=== PROVIDED MATERIAL ===

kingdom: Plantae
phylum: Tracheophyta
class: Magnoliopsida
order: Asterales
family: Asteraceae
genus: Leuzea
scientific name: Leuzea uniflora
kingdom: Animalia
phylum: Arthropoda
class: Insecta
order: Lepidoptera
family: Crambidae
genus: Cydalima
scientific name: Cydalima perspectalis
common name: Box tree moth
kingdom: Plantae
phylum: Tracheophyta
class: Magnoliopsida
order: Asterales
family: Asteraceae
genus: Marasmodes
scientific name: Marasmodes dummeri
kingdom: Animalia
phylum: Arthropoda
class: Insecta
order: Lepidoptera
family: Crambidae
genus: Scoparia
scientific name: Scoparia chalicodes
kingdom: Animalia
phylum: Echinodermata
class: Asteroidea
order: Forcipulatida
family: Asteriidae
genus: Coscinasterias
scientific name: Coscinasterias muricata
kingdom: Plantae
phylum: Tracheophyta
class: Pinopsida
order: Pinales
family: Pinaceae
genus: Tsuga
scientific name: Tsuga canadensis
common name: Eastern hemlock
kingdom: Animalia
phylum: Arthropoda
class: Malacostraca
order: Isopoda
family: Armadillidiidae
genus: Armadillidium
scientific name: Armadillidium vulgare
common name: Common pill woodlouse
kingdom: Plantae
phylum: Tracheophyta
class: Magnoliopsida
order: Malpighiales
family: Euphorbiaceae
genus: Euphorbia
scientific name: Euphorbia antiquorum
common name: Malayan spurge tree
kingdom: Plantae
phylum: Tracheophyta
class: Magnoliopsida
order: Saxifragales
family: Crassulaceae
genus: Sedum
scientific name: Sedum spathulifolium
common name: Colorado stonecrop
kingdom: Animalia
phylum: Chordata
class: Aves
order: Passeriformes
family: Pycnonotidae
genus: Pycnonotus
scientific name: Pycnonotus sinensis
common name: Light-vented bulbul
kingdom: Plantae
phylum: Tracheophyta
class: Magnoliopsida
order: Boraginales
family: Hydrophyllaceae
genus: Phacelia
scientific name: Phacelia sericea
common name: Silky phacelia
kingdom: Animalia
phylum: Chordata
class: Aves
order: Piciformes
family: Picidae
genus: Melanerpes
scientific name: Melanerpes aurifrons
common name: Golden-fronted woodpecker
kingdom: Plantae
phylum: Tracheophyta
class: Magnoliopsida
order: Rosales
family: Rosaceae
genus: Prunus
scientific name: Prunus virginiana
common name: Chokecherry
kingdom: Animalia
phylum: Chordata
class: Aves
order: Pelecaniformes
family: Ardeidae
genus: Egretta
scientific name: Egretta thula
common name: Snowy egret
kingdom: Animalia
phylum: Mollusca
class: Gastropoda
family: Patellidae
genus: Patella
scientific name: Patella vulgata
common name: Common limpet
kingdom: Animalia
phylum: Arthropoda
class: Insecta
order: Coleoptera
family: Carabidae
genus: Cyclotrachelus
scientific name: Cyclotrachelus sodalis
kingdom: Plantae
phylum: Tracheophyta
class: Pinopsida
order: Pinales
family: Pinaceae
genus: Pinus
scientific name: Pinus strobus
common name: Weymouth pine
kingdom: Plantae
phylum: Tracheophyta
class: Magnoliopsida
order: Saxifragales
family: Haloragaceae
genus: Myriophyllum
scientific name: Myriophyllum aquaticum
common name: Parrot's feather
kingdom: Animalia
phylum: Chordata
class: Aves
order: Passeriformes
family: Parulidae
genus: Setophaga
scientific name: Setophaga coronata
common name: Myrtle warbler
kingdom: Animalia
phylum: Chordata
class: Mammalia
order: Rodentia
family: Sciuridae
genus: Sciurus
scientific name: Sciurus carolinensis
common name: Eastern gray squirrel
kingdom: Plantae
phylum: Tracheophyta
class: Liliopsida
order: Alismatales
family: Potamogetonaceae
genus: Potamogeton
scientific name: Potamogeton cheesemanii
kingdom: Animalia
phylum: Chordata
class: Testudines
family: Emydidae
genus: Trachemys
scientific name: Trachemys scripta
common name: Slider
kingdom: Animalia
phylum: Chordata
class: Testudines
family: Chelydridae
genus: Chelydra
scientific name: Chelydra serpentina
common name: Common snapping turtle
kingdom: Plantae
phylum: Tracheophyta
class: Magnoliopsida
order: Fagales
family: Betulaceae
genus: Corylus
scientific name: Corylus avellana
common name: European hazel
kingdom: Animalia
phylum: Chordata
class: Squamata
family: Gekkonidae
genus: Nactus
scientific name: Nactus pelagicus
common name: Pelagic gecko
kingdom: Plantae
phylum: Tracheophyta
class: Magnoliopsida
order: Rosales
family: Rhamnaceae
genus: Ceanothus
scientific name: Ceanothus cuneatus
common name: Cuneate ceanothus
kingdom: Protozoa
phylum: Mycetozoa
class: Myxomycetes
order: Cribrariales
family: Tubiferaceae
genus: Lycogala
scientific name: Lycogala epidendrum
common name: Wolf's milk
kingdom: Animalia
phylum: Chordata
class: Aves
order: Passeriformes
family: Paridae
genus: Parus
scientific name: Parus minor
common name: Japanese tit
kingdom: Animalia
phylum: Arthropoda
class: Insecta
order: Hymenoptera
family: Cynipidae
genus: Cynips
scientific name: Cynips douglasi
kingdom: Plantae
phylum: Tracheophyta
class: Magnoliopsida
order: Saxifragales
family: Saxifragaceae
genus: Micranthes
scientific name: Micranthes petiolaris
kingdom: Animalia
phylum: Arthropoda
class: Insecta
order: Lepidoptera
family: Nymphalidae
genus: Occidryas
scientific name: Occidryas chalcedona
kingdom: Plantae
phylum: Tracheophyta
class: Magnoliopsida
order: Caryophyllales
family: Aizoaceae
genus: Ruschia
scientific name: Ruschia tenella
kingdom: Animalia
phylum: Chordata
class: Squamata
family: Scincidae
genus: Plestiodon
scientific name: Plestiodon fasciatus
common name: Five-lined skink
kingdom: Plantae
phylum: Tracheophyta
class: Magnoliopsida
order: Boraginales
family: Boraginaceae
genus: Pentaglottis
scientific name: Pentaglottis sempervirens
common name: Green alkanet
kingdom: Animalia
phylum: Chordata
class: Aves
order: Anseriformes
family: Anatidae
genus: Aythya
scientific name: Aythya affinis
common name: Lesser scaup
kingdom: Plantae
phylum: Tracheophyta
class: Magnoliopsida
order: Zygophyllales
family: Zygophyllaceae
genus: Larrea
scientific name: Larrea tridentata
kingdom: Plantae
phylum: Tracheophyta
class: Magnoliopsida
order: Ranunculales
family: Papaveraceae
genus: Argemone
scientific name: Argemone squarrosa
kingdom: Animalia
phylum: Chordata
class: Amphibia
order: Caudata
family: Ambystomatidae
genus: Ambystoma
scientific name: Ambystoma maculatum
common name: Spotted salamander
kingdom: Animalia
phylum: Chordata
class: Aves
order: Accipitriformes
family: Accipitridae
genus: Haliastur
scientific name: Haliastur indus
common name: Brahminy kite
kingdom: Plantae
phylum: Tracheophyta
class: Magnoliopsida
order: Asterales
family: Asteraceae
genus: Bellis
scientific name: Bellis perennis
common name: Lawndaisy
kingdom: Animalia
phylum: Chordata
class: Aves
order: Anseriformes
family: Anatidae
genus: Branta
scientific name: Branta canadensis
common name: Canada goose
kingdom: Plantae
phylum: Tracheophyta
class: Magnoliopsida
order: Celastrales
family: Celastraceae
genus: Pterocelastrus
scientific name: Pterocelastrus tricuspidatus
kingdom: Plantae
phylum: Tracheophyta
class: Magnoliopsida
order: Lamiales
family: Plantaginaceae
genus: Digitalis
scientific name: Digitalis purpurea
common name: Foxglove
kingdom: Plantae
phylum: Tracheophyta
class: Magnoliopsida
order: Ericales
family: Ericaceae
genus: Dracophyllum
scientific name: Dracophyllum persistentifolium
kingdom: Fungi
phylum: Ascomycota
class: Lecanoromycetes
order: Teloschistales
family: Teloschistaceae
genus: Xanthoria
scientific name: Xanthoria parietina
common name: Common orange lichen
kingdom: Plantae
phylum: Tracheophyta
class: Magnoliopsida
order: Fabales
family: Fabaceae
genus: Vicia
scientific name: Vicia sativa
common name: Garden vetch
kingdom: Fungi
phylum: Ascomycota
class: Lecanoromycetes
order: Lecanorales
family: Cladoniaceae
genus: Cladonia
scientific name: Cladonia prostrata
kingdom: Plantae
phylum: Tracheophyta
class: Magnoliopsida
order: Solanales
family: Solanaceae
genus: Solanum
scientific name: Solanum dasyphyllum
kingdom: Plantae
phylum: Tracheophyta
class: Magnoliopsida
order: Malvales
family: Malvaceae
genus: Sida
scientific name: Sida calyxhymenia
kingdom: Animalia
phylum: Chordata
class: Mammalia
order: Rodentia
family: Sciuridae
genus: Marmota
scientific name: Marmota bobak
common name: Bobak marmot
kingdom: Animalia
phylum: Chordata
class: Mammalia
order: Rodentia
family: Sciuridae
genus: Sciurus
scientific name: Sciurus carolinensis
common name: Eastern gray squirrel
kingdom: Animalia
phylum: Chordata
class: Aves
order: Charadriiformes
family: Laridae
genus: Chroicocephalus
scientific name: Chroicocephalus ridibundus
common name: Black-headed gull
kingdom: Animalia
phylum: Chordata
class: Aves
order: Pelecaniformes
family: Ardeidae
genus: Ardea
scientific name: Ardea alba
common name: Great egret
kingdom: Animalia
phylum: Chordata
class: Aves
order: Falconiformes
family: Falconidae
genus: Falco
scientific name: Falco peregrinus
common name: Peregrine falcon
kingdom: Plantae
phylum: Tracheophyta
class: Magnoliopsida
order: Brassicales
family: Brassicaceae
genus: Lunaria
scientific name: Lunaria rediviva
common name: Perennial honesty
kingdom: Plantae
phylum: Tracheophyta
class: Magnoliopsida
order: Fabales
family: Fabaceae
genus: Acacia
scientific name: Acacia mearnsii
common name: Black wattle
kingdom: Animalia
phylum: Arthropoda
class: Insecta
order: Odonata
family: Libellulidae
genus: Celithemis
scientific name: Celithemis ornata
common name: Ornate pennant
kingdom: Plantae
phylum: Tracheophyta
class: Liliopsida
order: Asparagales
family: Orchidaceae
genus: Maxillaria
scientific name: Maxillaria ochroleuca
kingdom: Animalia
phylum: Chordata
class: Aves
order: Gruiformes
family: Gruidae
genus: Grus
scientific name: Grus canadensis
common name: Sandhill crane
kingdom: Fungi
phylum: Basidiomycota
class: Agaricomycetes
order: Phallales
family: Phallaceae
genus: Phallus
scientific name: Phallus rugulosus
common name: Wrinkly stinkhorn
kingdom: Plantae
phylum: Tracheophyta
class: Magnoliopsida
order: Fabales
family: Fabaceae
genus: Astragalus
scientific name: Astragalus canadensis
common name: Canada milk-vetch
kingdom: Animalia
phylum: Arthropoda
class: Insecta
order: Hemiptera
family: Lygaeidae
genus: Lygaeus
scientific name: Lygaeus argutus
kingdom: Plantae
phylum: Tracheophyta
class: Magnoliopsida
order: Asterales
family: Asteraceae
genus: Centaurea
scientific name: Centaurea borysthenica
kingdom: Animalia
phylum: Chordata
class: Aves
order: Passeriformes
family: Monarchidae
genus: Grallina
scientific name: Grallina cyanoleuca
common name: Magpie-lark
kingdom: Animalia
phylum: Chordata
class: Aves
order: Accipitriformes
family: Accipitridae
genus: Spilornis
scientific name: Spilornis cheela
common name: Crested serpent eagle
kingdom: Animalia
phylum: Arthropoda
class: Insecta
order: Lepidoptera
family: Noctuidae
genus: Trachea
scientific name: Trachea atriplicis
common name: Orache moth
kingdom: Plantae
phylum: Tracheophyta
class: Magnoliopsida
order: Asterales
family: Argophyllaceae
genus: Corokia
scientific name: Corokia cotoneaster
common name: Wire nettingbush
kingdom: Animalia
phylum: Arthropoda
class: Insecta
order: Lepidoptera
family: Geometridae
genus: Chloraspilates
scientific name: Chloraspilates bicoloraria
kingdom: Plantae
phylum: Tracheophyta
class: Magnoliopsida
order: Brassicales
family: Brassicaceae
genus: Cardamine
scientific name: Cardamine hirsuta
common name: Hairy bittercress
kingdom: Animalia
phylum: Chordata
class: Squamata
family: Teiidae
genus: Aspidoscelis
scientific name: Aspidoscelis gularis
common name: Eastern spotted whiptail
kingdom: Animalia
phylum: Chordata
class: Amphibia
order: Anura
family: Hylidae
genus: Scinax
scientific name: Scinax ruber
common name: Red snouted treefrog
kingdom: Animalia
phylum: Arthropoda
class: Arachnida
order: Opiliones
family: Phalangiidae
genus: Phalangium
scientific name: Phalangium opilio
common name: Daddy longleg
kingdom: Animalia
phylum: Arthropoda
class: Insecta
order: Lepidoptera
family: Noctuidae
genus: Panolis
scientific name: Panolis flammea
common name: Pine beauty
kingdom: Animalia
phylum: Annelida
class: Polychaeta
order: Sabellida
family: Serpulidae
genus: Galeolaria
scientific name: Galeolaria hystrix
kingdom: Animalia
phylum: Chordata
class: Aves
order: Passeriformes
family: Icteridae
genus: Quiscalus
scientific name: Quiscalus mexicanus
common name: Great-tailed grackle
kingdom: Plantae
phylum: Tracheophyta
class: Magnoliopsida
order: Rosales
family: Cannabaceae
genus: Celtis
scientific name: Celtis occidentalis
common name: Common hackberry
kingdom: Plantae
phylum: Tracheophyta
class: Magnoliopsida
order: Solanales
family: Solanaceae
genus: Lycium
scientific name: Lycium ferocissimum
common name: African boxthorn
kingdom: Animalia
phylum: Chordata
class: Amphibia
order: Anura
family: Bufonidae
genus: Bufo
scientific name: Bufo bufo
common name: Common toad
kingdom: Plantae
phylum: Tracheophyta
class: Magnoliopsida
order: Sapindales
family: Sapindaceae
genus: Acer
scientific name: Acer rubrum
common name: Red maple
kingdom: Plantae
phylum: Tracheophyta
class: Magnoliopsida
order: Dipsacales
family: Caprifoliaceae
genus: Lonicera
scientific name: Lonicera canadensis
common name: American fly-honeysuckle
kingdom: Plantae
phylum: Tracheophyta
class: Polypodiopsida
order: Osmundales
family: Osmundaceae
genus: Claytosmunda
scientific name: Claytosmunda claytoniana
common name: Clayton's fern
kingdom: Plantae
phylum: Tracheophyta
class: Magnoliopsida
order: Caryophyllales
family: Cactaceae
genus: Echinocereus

===

- **PROBLEM TO SOLVE**: In the stretch of data from the line containing "common name: Bobak marmot" through the line containing "common name: Great egret", swap every "scientific name" for "binomial name" and leave everything else unchanged. Give back only those lines.

- **SOLUTION**:
common name: Bobak marmot
kingdom: Animalia
phylum: Chordata
class: Mammalia
order: Rodentia
family: Sciuridae
genus: Sciurus
binomial name: Sciurus carolinensis
common name: Eastern gray squirrel
kingdom: Animalia
phylum: Chordata
class: Aves
order: Charadriiformes
family: Laridae
genus: Chroicocephalus
binomial name: Chroicocephalus ridibundus
common name: Black-headed gull
kingdom: Animalia
phylum: Chordata
class: Aves
order: Pelecaniformes
family: Ardeidae
genus: Ardea
binomial name: Ardea alba
common name: Great egret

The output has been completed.